[Start of Attachment]

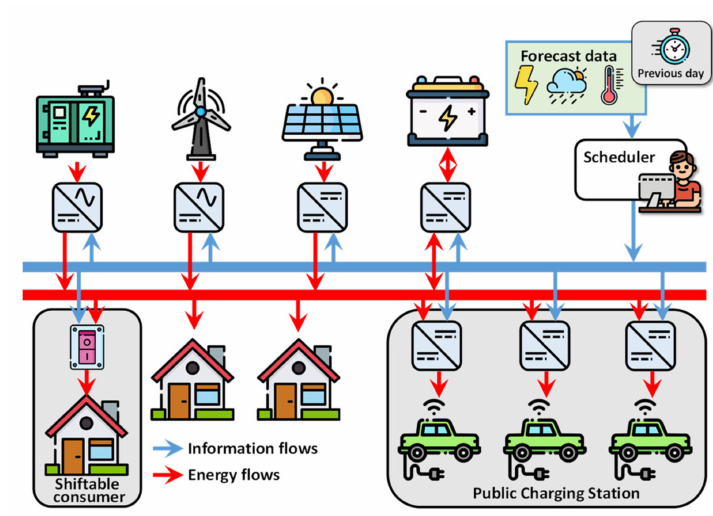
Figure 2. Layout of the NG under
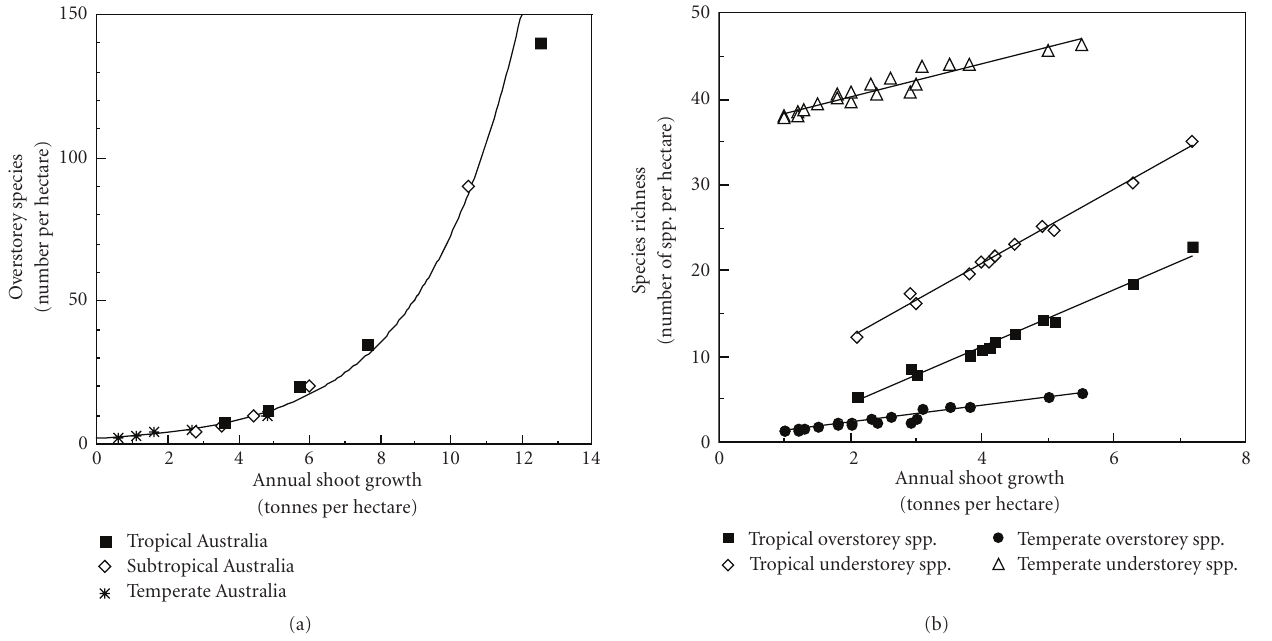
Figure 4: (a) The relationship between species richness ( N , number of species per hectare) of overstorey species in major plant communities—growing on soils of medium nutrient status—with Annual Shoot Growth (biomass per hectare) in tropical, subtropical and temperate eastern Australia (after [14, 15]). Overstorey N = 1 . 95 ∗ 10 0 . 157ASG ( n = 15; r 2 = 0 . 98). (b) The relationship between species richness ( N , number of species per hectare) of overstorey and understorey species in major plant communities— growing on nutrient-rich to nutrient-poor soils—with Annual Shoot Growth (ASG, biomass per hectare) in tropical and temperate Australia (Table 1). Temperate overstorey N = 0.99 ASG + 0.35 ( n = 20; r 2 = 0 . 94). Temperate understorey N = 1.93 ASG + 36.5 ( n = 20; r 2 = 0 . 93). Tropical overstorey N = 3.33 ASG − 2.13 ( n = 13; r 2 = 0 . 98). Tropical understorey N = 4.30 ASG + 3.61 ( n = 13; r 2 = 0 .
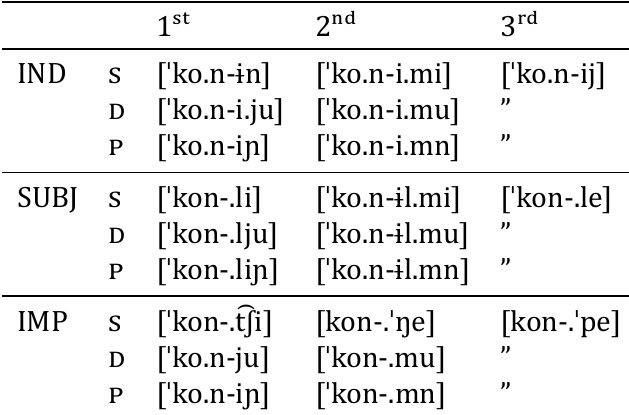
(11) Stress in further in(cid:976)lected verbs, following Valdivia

[End of Attachment]

PROBLEM DETAILS:
Pictures included in the data should be dropped; everything else must be repeated exactly.

EXERCISE RESULT:
Figure 2. Layout of the NG under
Figure 4: (a) The relationship between species richness ( N , number of species per hectare) of overstorey species in major plant communities—growing on soils of medium nutrient status—with Annual Shoot Growth (biomass per hectare) in tropical, subtropical and temperate eastern Australia (after [14, 15]). Overstorey N = 1 . 95 ∗ 10 0 . 157ASG ( n = 15; r 2 = 0 . 98). (b) The relationship between species richness ( N , number of species per hectare) of overstorey and understorey species in major plant communities— growing on nutrient-rich to nutrient-poor soils—with Annual Shoot Growth (ASG, biomass per hectare) in tropical and temperate Australia (Table 1). Temperate overstorey N = 0.99 ASG + 0.35 ( n = 20; r 2 = 0 . 94). Temperate understorey N = 1.93 ASG + 36.5 ( n = 20; r 2 = 0 . 93). Tropical overstorey N = 3.33 ASG − 2.13 ( n = 13; r 2 = 0 . 98). Tropical understorey N = 4.30 ASG + 3.61 ( n = 13; r 2 = 0 .
(11) Stress in further in(cid:976)lected verbs, following Valdivia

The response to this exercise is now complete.